The effect of TIMP1 upregulation and of MMP-11 and DUSP4 downregulation can be interpreted as a decrease in the degradation process. TIMP1 promotes apposition of ECM by inhibiting collagen and other components of ECM degradation operated by the metalloproteinase [26]. DUSP4 inactivates the superfamily of MAP kinase, which is involved with proliferation and differentiation. DUSP4 downregulation, then, stimulates proliferation [17]. MMPs potentially can degrade almost all components of the periprosthetic ECM and contribute to prosthetic loosening and osteolysis through pathologic ECM degradation and bone remodeling around prostheses [28, 35]. The stromelysins especially have broad substrate specificity, including proteoglycans, laminin, and fibronectin [35]. Stromelysin-1 determines the release and activation ECM-bound latent TGF-ß1 and is involved with ECM turnover [8]. Upregulation of CALM1 promotes enhancement of calmodulin1, a protein involved in proliferative cell activation [40]. Calmodulin also is involved in the transduction mechanism of PEMFs [9].

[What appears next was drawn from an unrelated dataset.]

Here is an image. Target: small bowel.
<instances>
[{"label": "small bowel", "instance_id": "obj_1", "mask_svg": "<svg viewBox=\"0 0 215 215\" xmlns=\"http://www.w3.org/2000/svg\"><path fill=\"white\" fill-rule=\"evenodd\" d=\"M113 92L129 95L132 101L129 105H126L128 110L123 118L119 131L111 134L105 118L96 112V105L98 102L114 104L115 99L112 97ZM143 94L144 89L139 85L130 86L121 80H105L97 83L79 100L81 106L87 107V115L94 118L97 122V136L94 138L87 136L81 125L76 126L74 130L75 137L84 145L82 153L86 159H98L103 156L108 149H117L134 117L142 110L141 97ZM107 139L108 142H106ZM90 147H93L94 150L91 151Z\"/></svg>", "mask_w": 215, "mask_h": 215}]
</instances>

Our data suggest many effects of PEMFs on human osteoblastlike cells in vitro. PEMFs seem to exert an anabolic effect on cells. In particular, they are consistent with abundant preclinical and clinical findings showing a positive effect of PEMFs on osteogenesis. Stimulation by PEMFs induces bone healing in patients, shortens the time of healing processes, and stimulates healing of nonunions. Exposure to PEMFs acts on cell behavior in different ways. More specifically, PEMFs stimulate cell proliferation and induce osteoblastogenesis and differentiation of osteoblasts. Moreover, PEMFs promote ECM apposition and mineralization, and decrease degradation and absorption processes of ECM. These data suggest a more comprehensive explanation of the observed clinical effect of PEMFs on the induction of osteogenesis. Given their broad effects, PEMFs might be useful in other fields such as regenerative medicine.